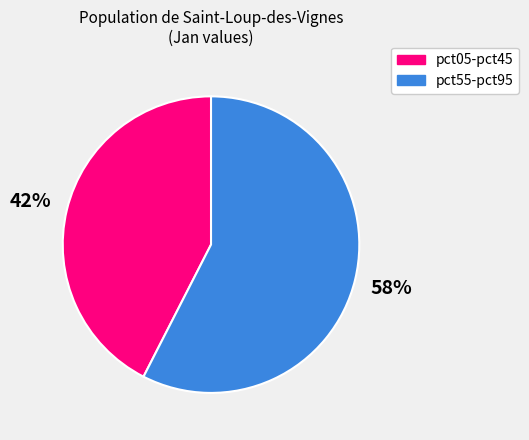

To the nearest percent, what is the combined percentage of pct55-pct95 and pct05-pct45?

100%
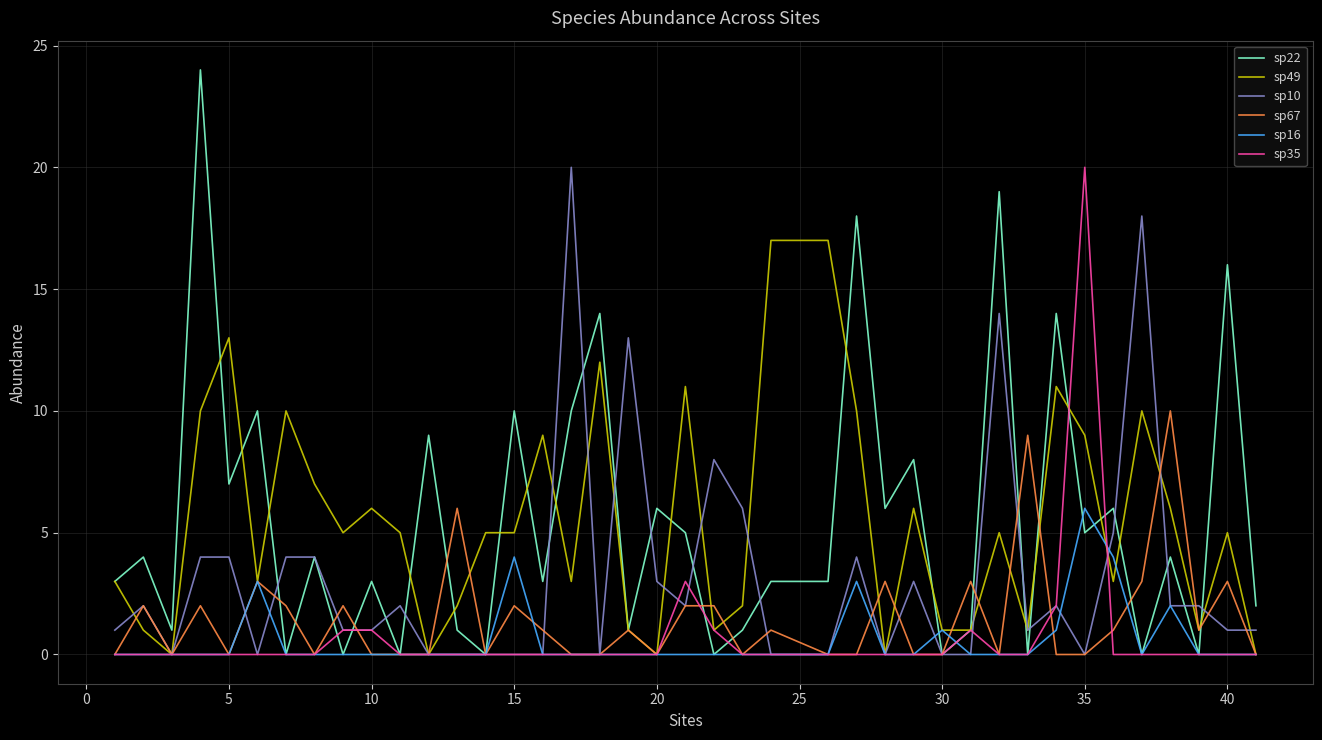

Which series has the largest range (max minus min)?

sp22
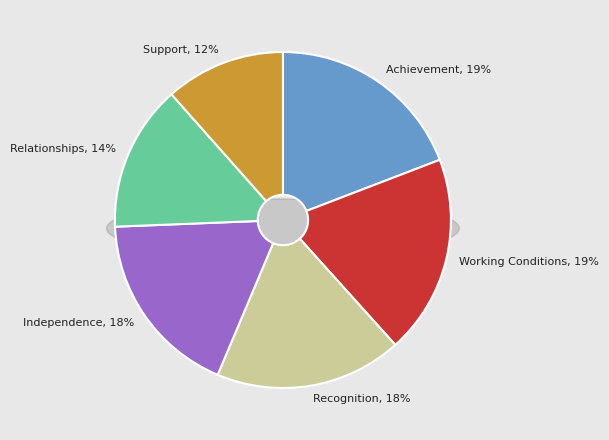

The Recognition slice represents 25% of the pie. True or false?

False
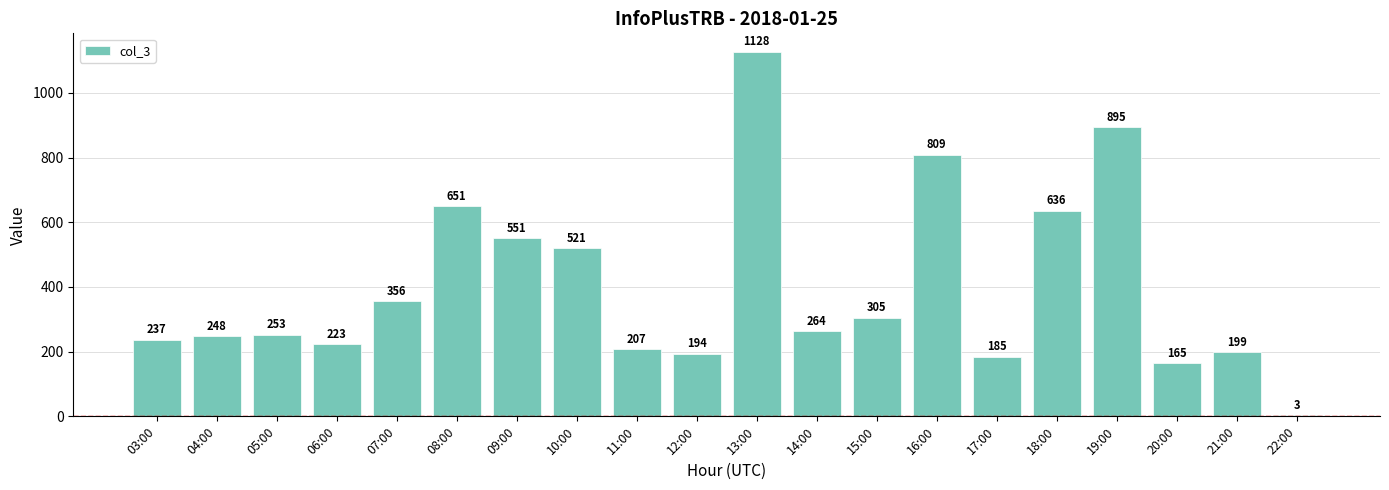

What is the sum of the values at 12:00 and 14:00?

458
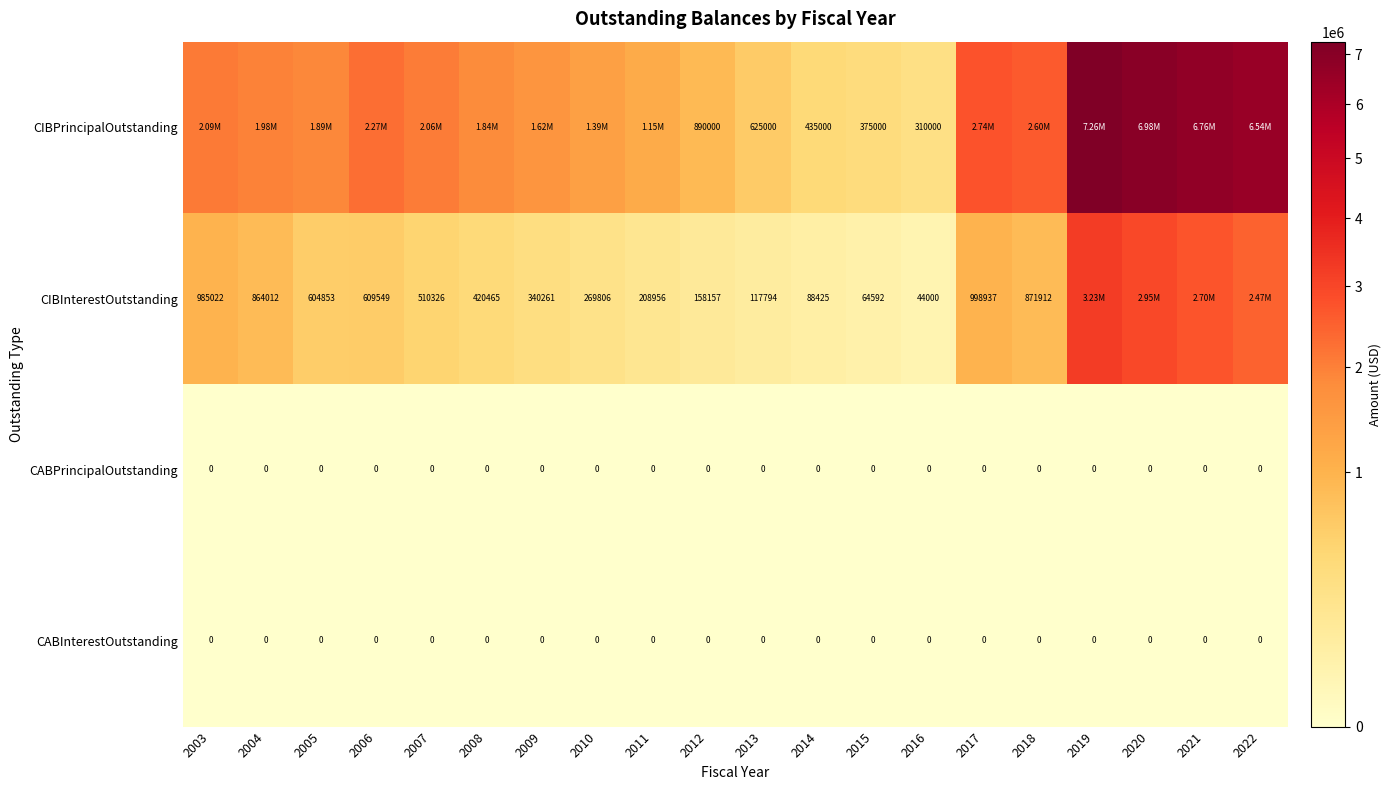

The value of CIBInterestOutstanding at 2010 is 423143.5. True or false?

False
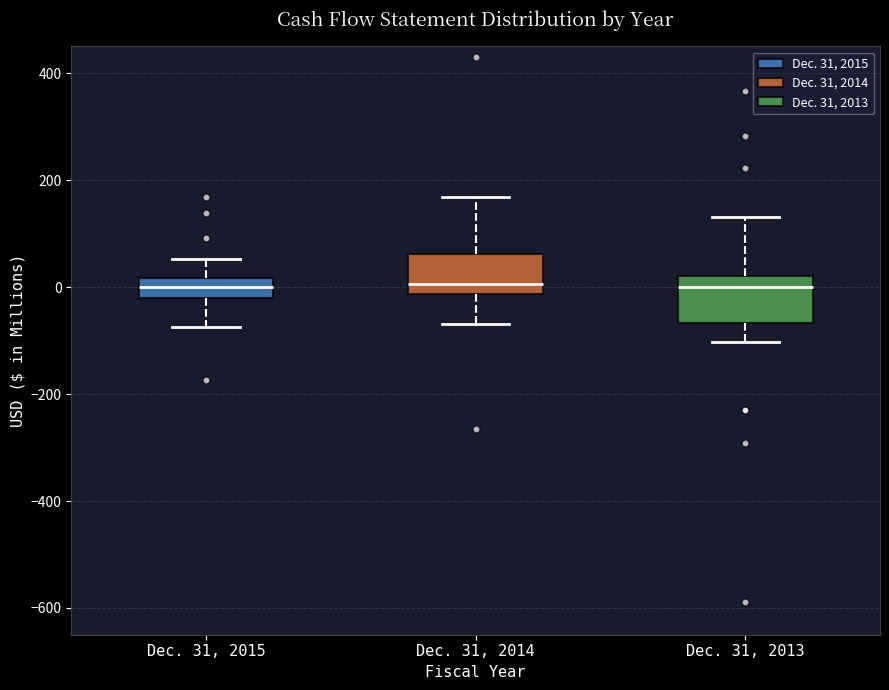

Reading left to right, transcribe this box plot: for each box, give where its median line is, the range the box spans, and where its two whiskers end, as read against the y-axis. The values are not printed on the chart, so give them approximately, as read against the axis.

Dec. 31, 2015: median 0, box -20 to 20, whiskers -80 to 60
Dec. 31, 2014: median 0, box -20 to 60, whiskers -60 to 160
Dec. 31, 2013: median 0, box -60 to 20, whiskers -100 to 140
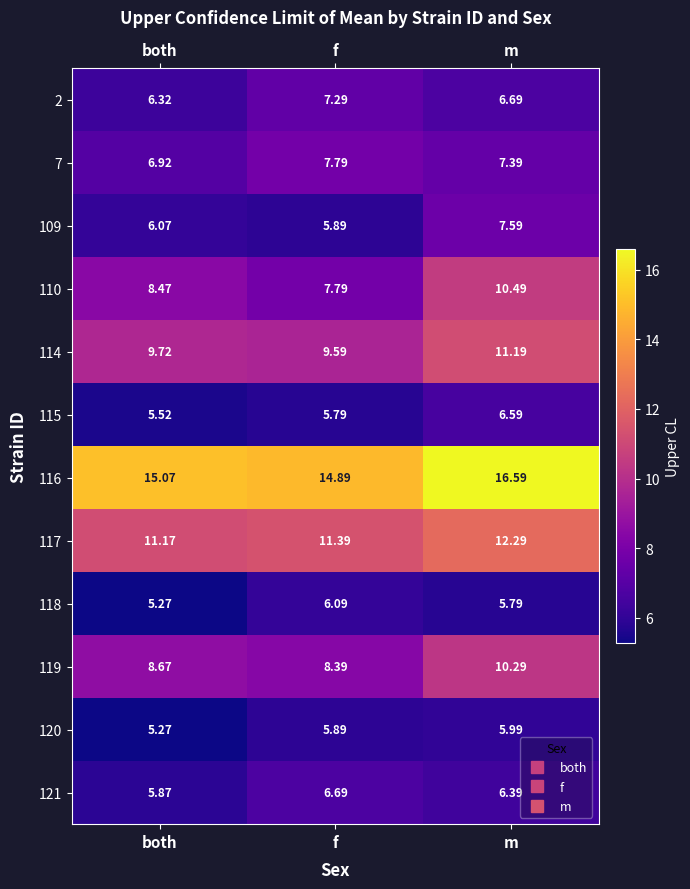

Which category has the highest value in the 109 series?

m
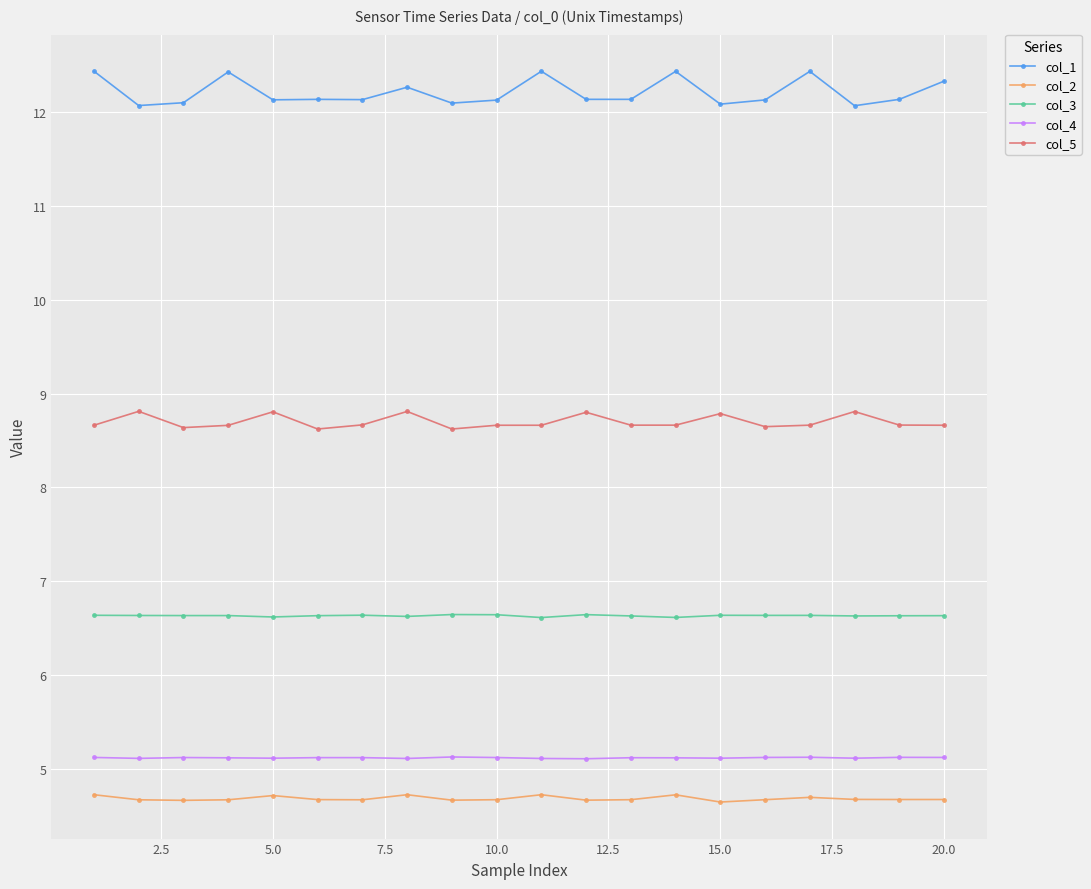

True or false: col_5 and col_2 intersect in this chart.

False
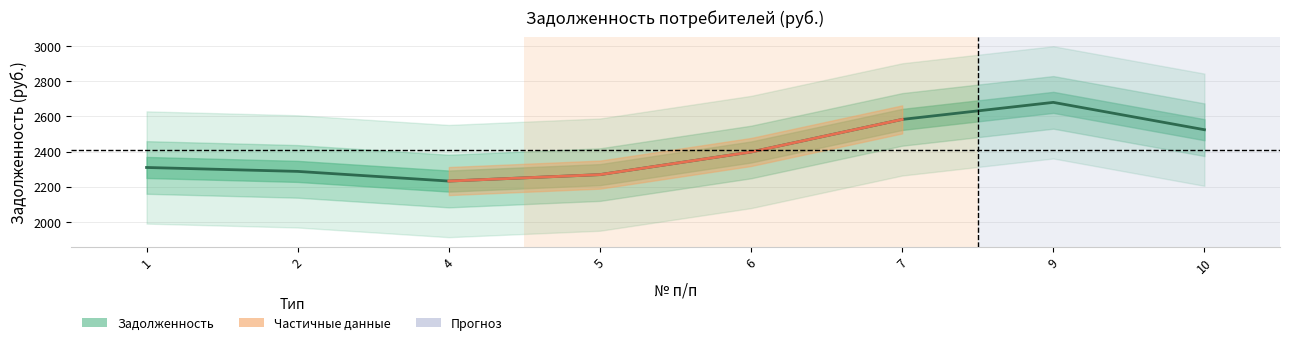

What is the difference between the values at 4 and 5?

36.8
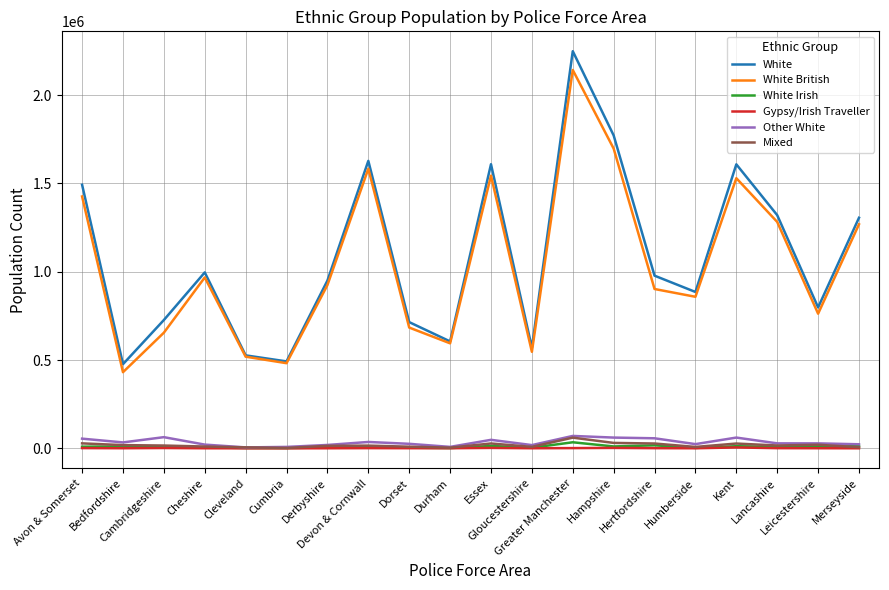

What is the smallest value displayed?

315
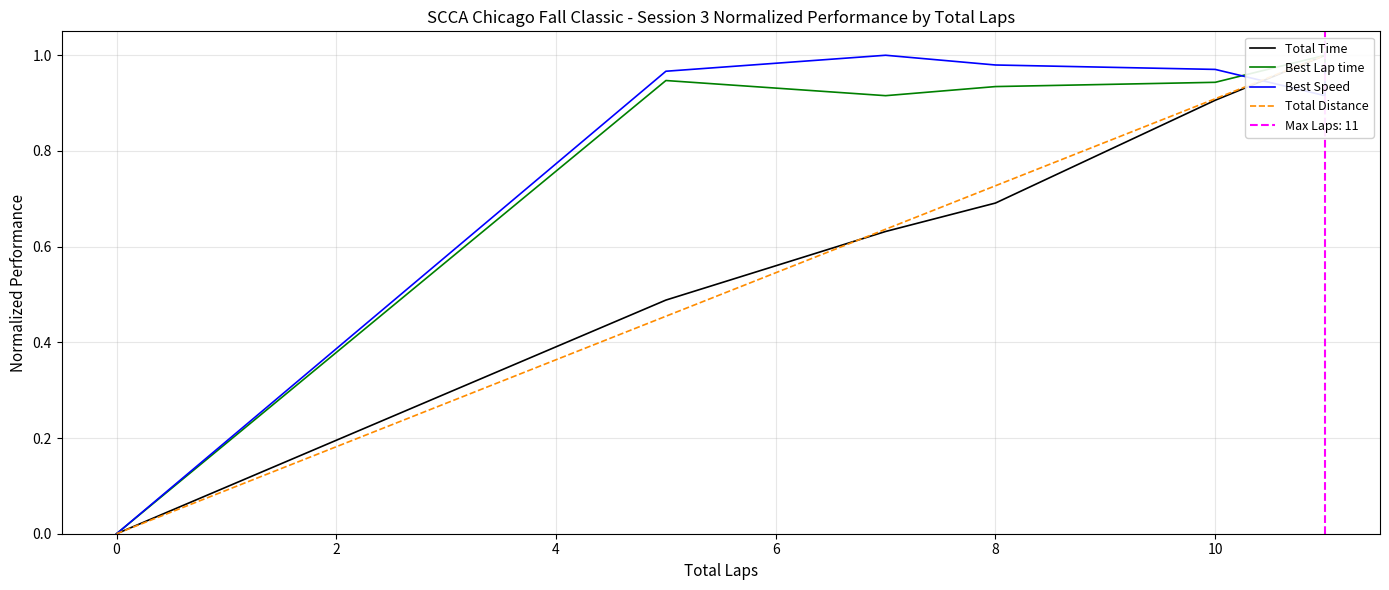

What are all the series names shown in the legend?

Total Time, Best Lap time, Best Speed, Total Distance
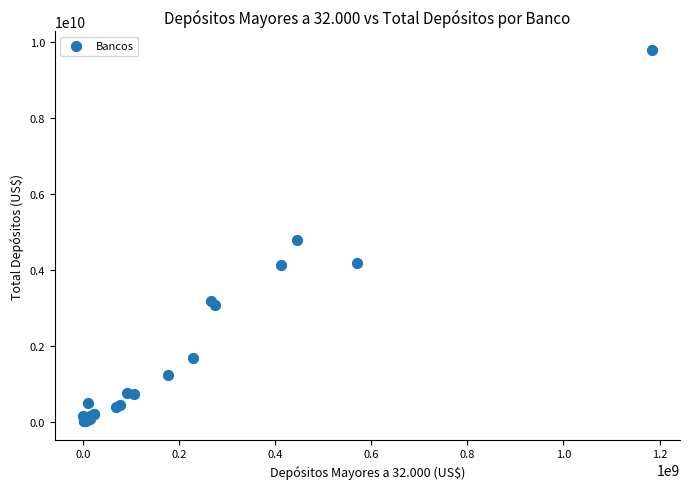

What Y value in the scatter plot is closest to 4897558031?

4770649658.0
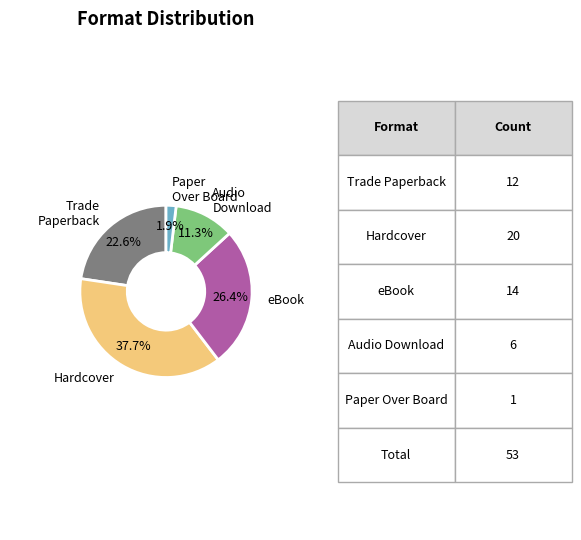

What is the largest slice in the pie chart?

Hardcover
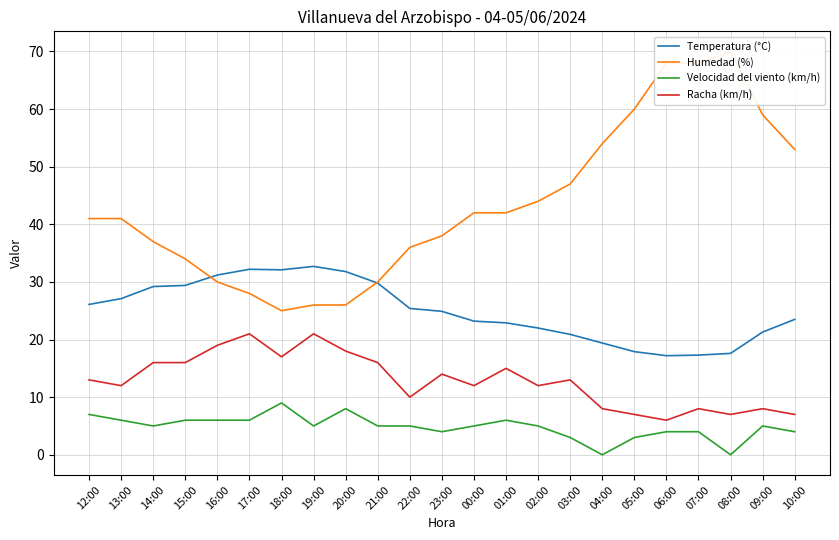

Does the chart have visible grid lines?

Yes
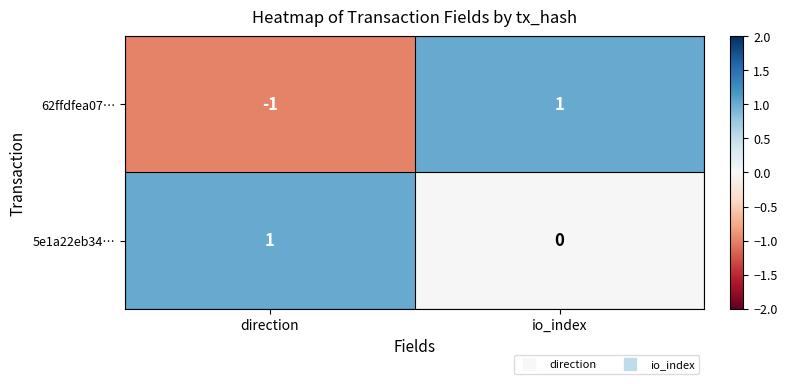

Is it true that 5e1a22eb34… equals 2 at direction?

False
※ ※ ※
> [TASK BRIEF]: Copy all of the data above word for word, leaving out the pictures.

> [REPLY TO THE EXERCISE]:
To the nearest percent, what is the combined percentage of pct55-pct95 and pct05-pct45?

100%

Which series has the largest range (max minus min)?

sp22

The Recognition slice represents 25% of the pie. True or false?

False

What is the sum of the values at 12:00 and 14:00?

458

The value of CIBInterestOutstanding at 2010 is 423143.5. True or false?

False

Reading left to right, transcribe this box plot: for each box, give where its median line is, the range the box spans, and where its two whiskers end, as read against the y-axis. The values are not printed on the chart, so give them approximately, as read against the axis.

Dec. 31, 2015: median 0, box -20 to 20, whiskers -80 to 60
Dec. 31, 2014: median 0, box -20 to 60, whiskers -60 to 160
Dec. 31, 2013: median 0, box -60 to 20, whiskers -100 to 140

Which category has the highest value in the 109 series?

m

True or false: col_5 and col_2 intersect in this chart.

False

What is the difference between the values at 4 and 5?

36.8

What is the smallest value displayed?

315

What are all the series names shown in the legend?

Total Time, Best Lap time, Best Speed, Total Distance

What Y value in the scatter plot is closest to 4897558031?

4770649658.0

What is the largest slice in the pie chart?

Hardcover

Does the chart have visible grid lines?

Yes

Is it true that 5e1a22eb34… equals 2 at direction?

False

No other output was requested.